History teaches us that very often a run on one bank leads to a run on lots of banks. Banks go bust in the process. Governments don’t want a run on their banks, so they generally regulate for an appropriate liquidity ratio, which is determined by the monetary behaviour of the investors at the time. Even if they don’t regulate for it, the banks impose a similar rule on themselves, unless they are criminals engaging in fraud. Otherwise they find themselves in trouble that they did not seek.
It’s a small but important quibble with the video above. Being factually accurate is critical, if we want analyse a system. It’s simply not true to say that money is created out of nothing when someone borrows it from the bank. It is true to say that it is created out of mostly nothing. Thus, if I borrow £1,000 and the bank is operating a liquidity ratio of 10%, £900 has been created out of nothing. Not to mention the interest charged.
Nonetheless, it is very well established that the capitalist monetary system operates on a foundation of debt and credit. Money didn’t always function like this. In fact, it has been used for thousands of years without any trace of this foundation being established. Modern banking began with the issue of fiat money, which is money which has no instrinsic value (like gold coins do) and is not completely backed by real money or real wealth held elsewhere. Although wikipedia will tell you that fiat money was first used in China in the 11th century and that it became widespread after the United States of America removed its currency from the gold standard (which determined how much gold each paper note or metal coin was worth) in 1971, both these points mislead those historians seeking a proper grasp of how modern capitalism began and how fiat money was crucial to its ‘success’. Curiously, wikipedia reveals its American bent most obviously on its page on fiat money. History aside, much though it has to teach us, it does not help us work out whether there is a solution to the problems caused by our monetary system. That much is self-evident: debt creates inequality and inequality causes no end of social problems. If you doubt the first point, there’s probably no point trying to explain anything to you. If you doubt the second point, please read Richard Wilkinson’s The Spirit Level. Is there actually anyone left who hasn’t read that seminal text?

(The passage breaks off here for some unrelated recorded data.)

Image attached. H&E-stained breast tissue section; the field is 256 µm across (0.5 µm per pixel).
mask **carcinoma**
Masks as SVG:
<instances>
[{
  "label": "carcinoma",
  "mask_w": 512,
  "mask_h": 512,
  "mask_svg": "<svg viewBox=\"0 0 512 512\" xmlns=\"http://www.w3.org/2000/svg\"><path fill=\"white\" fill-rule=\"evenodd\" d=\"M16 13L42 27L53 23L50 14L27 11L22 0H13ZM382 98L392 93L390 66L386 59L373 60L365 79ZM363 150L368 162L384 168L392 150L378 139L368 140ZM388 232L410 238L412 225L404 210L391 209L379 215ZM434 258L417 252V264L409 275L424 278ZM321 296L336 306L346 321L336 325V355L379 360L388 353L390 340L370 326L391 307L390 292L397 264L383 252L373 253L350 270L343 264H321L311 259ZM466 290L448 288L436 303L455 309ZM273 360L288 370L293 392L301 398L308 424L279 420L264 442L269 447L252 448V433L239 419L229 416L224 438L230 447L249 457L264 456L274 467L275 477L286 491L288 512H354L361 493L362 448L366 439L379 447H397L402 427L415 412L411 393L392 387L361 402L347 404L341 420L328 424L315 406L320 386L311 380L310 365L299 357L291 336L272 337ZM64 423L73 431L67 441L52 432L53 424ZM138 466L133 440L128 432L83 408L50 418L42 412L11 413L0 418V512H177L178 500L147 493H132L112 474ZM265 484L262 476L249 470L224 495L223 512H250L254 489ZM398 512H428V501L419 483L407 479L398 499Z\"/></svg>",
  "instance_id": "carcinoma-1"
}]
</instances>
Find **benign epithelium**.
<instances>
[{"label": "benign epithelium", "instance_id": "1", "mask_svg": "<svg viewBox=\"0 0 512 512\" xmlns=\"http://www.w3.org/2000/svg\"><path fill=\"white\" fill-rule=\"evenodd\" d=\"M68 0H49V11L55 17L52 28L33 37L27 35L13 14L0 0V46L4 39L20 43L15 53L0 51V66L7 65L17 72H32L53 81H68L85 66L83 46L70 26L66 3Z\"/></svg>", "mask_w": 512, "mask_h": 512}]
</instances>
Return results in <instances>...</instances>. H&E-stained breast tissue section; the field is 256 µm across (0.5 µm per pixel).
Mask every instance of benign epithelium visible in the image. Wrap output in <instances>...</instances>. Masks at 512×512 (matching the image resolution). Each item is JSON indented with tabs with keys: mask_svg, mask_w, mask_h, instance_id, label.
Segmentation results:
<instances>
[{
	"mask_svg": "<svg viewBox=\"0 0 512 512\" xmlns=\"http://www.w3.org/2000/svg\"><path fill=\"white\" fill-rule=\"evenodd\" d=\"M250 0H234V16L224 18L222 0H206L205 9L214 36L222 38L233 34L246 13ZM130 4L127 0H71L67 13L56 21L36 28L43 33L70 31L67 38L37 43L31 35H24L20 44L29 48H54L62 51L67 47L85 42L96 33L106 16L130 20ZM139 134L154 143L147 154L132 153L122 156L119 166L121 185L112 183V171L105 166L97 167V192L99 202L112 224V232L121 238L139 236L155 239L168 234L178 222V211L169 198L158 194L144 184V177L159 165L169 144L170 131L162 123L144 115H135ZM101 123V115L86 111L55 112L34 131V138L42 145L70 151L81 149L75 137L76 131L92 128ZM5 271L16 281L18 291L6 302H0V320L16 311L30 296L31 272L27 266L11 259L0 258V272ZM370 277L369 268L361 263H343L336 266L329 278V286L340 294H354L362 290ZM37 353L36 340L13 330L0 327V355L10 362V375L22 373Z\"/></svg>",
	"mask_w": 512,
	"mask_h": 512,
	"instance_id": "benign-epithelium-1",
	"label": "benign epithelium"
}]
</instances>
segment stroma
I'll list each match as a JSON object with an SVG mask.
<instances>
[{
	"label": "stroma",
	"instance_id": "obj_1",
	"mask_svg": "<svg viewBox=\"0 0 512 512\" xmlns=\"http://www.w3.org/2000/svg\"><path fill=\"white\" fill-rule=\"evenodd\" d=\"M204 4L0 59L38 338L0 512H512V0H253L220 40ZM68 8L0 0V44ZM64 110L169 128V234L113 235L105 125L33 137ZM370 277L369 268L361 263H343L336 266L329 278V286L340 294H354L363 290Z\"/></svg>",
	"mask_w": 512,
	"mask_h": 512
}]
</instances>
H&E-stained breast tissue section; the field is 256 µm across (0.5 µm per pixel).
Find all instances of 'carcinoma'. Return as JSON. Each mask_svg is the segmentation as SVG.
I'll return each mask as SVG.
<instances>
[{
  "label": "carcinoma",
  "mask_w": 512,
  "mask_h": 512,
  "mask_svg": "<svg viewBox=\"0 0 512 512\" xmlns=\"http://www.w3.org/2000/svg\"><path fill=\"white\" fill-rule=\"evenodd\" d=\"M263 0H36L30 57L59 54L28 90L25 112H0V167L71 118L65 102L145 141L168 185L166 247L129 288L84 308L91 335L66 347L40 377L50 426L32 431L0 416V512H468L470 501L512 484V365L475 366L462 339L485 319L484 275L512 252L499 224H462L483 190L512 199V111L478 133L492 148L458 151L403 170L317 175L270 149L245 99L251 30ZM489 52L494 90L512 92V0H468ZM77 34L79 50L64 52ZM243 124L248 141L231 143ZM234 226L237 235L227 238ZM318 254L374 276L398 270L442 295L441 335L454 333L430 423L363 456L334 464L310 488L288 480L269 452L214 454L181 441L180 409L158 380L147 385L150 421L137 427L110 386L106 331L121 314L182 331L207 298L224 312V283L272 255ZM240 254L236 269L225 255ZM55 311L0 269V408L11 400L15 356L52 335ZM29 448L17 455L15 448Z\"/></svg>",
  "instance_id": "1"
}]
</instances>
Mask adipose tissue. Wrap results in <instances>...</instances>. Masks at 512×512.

Presumably, the video above is an over-simplification. It proposes to hand over the control of lending to a central bank. This is pretty much what the Soviet Union did. No money could be spent without its say so. Obviously that tied in with the communist regime’s political command of the economy. The Positive Money people do not seem to be proposing a centralised command economy. Therefore, the proposal is simply that the Bank of England, which manages its affairs independently of the UK government but is obliged to meet various targets, particularly with regard to inflation. In purely practical terms, that means that the central bank would have to employ many more people to manage its own lending. In itself, that might not be such a bad thing. However, if I’m trying to start a business and I want an overdraft facility from a bank to get it going and the central bank doesn’t like the sound of me or my business plan, that’s it, I’m stuffed. One advantage of the present system is that the banks compete for my business. There’s a reasonable chance that if one bank is wary, another might step in with the credit. If no bank wants to lend the money in a competitive environment, it is unlikely that a central bank would.
The other fundamental problem is that whilst the proposed system might be a much better way of organising our economic affairs, there’s no proposal for how to get from here to there. In any radical change, transitional arrangements are crucial for its success. Until we hear a proposal for how to manage the transitional arrangements, this is just pie in the sky. We might want that pie but we can’t reach for it. Clearly, this system could not be brought in overnight. Perhaps there will be transitional plans to be kicked about on Saturday in London? If so, I’ll report back.